The term \(\ln t \to \infty \) and since \(p > 1\), also. So, the \(\frac{1}{{ - p + 1}}\) has theindefinite form\(\frac{\infty }{{ - \infty }}\) because \(\frac{1}{{ - p + 1}}\)in the numerator and \( - p + 1\) are constants.

using L’Hospital’s rule:-

Apply L’Hospital’s rule,to calculate:

\( = \mathop {\lim }\limits_{t \to \infty } \frac{{\ln t - \frac{1}{{ - p + 1}}}}{{( - p + 1){t^{p - 1}}}} = \mathop {\lim }\limits_{t \to \infty } \frac{{(1/t)}}{{\frac{{ - p + 1}}{p}{t^p}}}\)
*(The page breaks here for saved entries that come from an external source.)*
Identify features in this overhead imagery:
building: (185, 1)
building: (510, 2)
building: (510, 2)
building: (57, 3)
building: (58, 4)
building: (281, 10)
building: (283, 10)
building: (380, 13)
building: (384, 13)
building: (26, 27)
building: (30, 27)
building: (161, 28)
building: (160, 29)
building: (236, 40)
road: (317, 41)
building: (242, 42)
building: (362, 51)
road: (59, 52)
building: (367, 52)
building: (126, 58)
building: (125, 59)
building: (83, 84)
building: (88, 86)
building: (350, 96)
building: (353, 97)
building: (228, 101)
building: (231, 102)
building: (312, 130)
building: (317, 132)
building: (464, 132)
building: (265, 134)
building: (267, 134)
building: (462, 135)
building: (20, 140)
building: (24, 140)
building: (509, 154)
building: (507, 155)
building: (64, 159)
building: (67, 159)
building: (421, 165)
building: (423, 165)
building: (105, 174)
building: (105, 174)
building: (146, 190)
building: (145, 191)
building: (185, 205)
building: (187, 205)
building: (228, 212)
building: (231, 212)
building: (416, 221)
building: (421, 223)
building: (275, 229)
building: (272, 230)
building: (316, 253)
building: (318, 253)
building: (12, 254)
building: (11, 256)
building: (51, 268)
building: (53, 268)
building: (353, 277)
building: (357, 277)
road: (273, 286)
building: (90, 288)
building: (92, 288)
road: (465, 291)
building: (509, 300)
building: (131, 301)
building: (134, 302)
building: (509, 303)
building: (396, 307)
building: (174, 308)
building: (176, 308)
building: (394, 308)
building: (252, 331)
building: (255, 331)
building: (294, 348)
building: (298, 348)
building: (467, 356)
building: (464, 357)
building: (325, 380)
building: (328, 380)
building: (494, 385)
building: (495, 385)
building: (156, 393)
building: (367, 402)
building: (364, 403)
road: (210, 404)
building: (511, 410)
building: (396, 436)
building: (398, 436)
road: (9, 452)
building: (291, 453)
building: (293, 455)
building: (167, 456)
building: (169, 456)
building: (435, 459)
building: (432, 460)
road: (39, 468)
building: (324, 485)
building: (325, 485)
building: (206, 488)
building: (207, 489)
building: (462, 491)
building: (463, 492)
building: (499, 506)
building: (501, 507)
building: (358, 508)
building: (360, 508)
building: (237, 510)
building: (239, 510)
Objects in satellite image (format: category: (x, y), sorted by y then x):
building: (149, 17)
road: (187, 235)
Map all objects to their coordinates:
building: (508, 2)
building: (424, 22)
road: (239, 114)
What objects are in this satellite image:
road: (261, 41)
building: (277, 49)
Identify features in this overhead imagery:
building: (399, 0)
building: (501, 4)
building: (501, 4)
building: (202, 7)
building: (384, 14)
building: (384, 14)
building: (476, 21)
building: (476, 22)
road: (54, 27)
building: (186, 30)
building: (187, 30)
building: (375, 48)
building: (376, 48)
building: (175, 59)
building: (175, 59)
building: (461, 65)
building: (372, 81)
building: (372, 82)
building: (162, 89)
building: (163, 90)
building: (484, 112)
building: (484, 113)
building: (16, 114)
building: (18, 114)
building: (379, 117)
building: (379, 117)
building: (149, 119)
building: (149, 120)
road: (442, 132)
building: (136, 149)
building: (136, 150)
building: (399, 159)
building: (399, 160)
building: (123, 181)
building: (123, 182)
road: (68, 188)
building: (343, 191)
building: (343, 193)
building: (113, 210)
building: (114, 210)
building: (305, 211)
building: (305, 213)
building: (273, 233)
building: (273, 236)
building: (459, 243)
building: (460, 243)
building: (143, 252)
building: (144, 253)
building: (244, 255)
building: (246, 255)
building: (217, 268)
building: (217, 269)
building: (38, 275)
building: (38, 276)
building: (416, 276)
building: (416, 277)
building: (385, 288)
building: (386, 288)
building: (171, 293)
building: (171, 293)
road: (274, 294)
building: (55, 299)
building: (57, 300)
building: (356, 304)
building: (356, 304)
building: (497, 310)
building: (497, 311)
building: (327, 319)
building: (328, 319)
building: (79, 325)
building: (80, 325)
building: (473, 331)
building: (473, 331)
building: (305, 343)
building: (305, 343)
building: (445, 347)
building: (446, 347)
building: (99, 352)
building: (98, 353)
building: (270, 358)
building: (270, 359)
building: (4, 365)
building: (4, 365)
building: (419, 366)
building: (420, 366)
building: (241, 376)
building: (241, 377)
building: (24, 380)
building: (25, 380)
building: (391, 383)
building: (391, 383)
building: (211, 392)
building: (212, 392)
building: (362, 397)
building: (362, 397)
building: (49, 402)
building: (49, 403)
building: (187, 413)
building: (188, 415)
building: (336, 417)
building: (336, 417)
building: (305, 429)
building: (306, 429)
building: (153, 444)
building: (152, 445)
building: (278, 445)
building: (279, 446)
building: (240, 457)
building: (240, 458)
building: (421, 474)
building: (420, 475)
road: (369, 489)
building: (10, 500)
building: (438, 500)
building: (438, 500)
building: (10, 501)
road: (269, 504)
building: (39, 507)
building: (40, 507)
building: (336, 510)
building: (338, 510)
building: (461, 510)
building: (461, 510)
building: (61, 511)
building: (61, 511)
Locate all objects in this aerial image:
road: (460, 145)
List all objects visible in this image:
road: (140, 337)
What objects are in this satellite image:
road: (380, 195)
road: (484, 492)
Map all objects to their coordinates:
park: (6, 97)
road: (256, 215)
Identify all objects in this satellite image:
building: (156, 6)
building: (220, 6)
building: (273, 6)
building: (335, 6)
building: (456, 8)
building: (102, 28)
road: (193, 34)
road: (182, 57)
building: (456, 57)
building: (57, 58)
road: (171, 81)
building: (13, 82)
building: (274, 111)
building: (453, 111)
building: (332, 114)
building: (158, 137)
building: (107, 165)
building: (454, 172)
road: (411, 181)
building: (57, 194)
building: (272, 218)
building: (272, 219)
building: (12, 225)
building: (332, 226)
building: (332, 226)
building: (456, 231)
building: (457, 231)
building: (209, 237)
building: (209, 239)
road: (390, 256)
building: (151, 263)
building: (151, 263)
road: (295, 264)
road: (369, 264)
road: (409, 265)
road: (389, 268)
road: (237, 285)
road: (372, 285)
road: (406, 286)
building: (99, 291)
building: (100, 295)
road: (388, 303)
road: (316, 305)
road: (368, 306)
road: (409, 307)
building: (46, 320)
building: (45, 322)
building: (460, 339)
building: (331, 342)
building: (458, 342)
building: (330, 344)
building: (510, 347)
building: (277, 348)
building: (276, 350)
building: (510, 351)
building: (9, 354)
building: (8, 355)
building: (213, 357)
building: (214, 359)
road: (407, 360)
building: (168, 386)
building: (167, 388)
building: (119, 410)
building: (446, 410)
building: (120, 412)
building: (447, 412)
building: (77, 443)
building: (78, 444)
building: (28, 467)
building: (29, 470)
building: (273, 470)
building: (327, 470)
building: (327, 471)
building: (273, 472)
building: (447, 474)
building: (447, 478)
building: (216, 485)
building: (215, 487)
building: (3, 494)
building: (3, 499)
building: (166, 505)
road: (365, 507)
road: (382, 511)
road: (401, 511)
\( = \mathop {\lim }\limits_{t \to \infty } \frac{{(1/t)}}{{\frac{{ - p + 1}}{p}{t^{p + 1}}}} = 0\) [∵ p+ 1 > 2]

So, above the limit converges to zero, and thus the main limit convergent.

\( = \mathop {\lim }\limits_{t \to \infty } \frac{{\ln t - \frac{1}{{ - p + 1}}}}{{( - p + 1){t^{p - 1}}}} + \frac{1}{{{{( - p + 1)}^2}}} = \frac{1}{{{{( - p + 1)}^2}}}\)

The integral \(\int\limits_1^\infty {\frac{{\ln x}}{{{x^p}}}dx} \) converges.

By integral test, \(\int\limits_1^\infty {\frac{{\ln x}}{{{x^p}}}dx} \) converges if & only if the series \(\sum\limits_{n = 1}^\infty {\frac{{\ln n}}{{{n^p}}}} \)converges. Thus, the series is convergent.

Therefore, \(\sum\limits_{n = 1}^\infty {\frac{{\ln n}}{{{n^p}}}} \) is convergent for \(p > 1\) and divergent for \(p \le 1\).